I won't even attempt to summarize the complicated premise of EMBASSYTOWN. The novel is a bit slow to start, and the characters aren't deeply drawn--especially the protagonist, who is more a narrative device than a real character (rather like the vestigial narrators in some 19th century Russian novels, who serve principally as camera eyes to reveal the doings of others). I also have some misgivings about the premise--for instance, if the Ariekei's unique language doesn't allow for abstraction, how could they ever have conceived of the need for similes?

But these are quibbles. Overall, EMBASSYTOWN is a beautifully written, profoundly original, intellectually challenging, and completely immersive novel that demonstrates yet again that China Mieville is one of the finest writers currently working in any genre.

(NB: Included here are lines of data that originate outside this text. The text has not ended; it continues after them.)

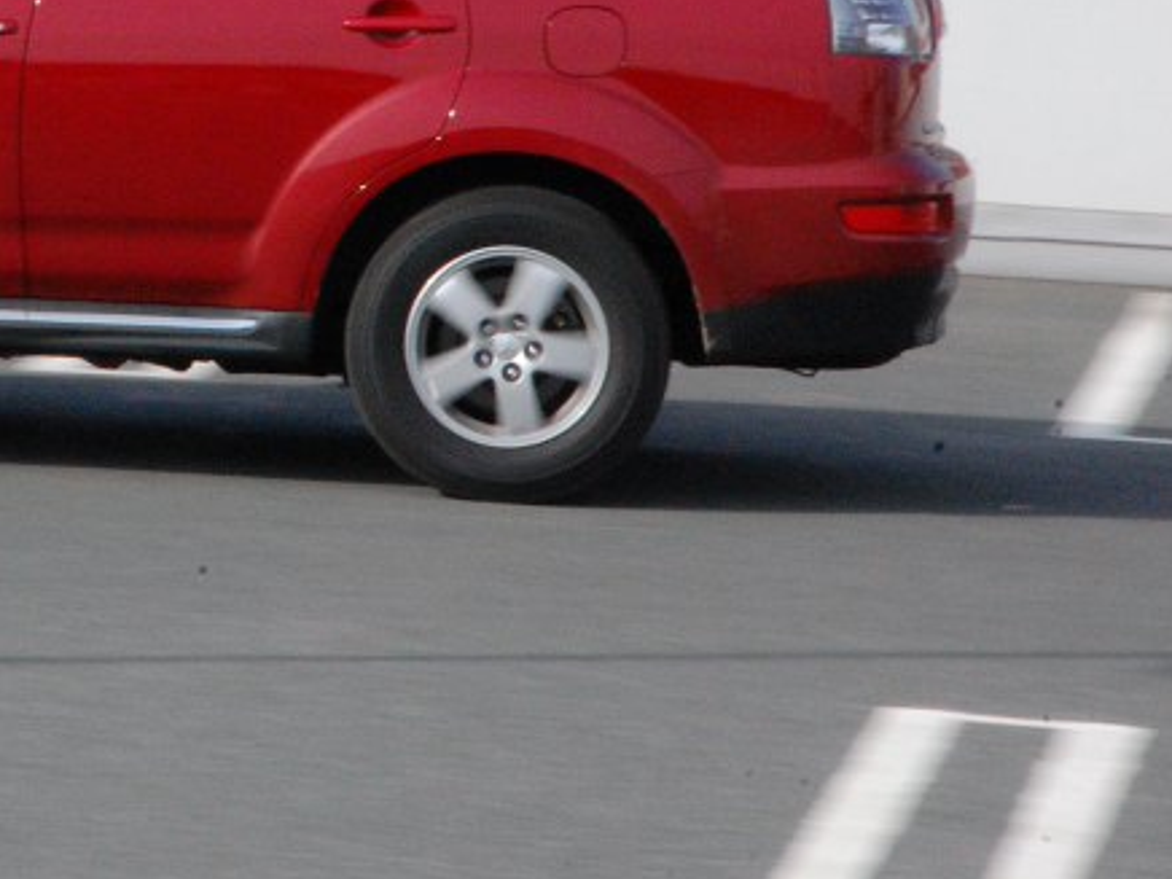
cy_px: -4
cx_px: -89
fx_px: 12595
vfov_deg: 4.0
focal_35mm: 372
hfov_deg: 5.3
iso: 1600
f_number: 36
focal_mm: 110
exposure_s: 1/100
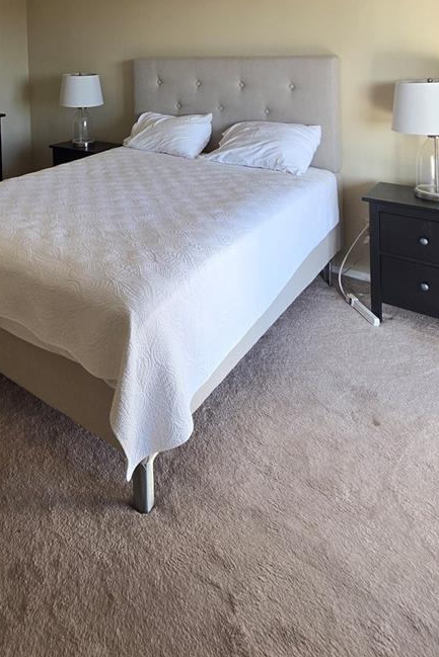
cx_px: 93
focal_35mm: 25
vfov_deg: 60.1
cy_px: 60
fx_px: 457
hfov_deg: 48.6
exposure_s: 1/60
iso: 50
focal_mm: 2.2
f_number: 2.2
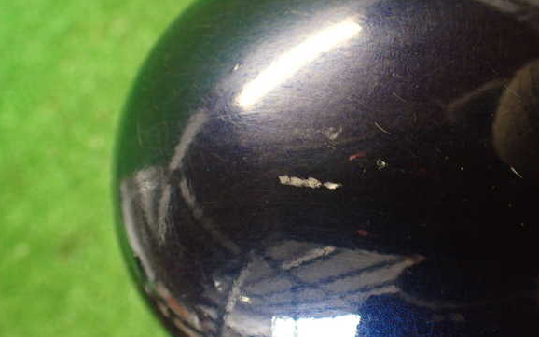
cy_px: 172
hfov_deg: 58.2
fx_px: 485
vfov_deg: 38.3
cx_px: 273
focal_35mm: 33
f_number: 2.3
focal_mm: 5.4
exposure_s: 1/30
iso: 500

I was strongly reminded of Ursula Le Guin's THE DISPOSSESSED--not because of any similarities of style or content, but because EMBASSYTOWN too is a novel built around an intellectual exercise--in this case, the nature of language and the way in which language shapes, and limits, thought, cognition, and culture. But while THE DISPOSSESSED, fascinating as it is, never quite lets you forget that it's a thought experiment, EMBASSYTOWN ultimately reaches beyond the dry territory of intellectual exercise, and achieves true tragic scope.

I don't often give five stars, but EMBASSYTOWN merits them and more. Also recommended: Mieville's THE CITY AND THE CITY--also an intellectual exercise that breaks through its rigor to seize hold of the emotions and haunt the reader long after it's finished.